The Vermont senator also did better in counties with higher percentages of people with university degrees.
The data also showed Sanders fared better in states that hold caucuses instead of primaries. He won 12 of the 14 state caucuses held by the Democratic party – not including overseas territories – and lost only the first two in Iowa and Nevada, where the Clinton campaign invested significant resources.
Ironically, that means that Sanders did poorly in the broad popular votes – the primaries – and was more successful in the caucuses, where participation is limited and requires voters to spend hours talking about political preferences. Caucuses tend to leave out low-income people who don't have a lot of time to devote to politics.
The Sanders camp has a different explanation. Ben Tulchin, a Democratic strategist and pollster for the senator's campaign, said the candidate did well among voters with low and medium income – between $40,000 and $80,000 per year.
“He didn’t do as well with folks who made the least amount of money and that’s largely age-related,” Tulchin said. “His weakest group was seniors and they tend to make less money; they tend to live on fixed income and have less money overall.”
Perhaps the biggest failure of the Sanders campaign was its poor showing among African-Americans. Despite campaigning on issues such as putting an end to police abuses and justice system reforms, the senator lost ground in counties with large populations of African-Americans.
In the seven states and the District of Colombia where African-Americans make up more than 25 percent of the population, Clinton won at least 63 percent of the votes in the primaries and as high as 82.6 percent in Mississippi. Exit polls after the New York primaries indicated 75 percent of black voters favored Clinton and 25 percent backed Sanders.

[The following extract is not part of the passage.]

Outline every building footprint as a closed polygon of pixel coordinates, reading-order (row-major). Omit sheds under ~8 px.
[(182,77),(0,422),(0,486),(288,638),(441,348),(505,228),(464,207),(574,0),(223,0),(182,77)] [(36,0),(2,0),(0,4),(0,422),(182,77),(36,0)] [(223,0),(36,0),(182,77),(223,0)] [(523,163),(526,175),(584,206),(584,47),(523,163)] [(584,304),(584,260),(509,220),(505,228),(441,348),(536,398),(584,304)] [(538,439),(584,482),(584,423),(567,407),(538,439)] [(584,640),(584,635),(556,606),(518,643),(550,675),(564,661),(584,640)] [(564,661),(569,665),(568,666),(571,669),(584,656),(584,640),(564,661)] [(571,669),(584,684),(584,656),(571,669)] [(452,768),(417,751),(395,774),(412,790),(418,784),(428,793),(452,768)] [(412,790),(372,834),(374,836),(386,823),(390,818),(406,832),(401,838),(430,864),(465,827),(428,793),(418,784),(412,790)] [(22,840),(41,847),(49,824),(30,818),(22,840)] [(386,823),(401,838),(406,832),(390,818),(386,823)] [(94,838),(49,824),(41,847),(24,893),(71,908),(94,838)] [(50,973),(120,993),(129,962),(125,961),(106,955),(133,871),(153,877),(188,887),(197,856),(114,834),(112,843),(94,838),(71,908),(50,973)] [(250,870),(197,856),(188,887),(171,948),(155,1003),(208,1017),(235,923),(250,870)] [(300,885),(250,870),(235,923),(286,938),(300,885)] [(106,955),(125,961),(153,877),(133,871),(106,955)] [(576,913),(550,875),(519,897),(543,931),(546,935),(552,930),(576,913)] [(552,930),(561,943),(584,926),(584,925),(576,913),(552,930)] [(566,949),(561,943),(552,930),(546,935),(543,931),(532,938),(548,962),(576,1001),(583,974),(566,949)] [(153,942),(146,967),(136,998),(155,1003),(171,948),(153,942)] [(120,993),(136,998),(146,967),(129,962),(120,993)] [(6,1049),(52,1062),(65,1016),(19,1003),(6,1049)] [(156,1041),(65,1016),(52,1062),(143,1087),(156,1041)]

“The Clinton relationship with black voters goes way back,” said MacManus. “Black women make up a higher percentage of the black vote than men, and many of the black elected officials who have endorsed her are women.”
She added that Clinton’s identification with the policies of President Barack Obama further consolidated her support among African-Americans.
Kyle Kondik, a campaign and election analyst at the University of Virginia Center for Politics, said the results of the Univision analysis may be a function of race more than anything else.
“Unfortunately, generally speaking, white Americans are economically better off than non-white Americans,” he said.
“What is interesting is that you had Sanders, who’s a candidate defined by his progressive socialist stances on issues, and yet the people who economically are doing poorer and tend to be more non-white are the ones who back Clinton,” Kondik said.
In the case of Hispanic voters, there was no clear difference between Sanders and Clinton in counties with the largest Hispanic populations – a fact that MacManus chalked up to the fractured nature of the Latino voter bloc.
“Hispanics are much more diverse than blacks — politically and economically,” she said. “The label ‘Hispanic’ includes those from many countries — Cuba, Nicaragua, Puerto Rico, Mexico, Colombia, to name a few. These countries differ culturally, politically, and economically.”
The heated fervor of Sanders' loyal followers no doubt contrasts with the cold numbers he racked up.
Website TheGreenpapers.com estimated Sanders won only 42.75 percent of the popular vote, compared to 55.58 percent for Clinton. The more black, Latino or poor the county or state, the fewer Sanders victories.
Although the senator's supporters say they are enthusiastic about the future, the growing diversity of U.S. voters indicates that his political revolution is unlikely to happen with white majority support alone.
In any case, Sanders had a significant impact on Democratic primaries and caucuses that were initially viewed as little more than a coronation for Hillary Clinton.
Perhaps his revolution was not felt in the poorer corners of the country. But it clearly resonated in the hallways of the Clinton campaign headquarters in Brooklyn, pushing the former first lady and her message to the left.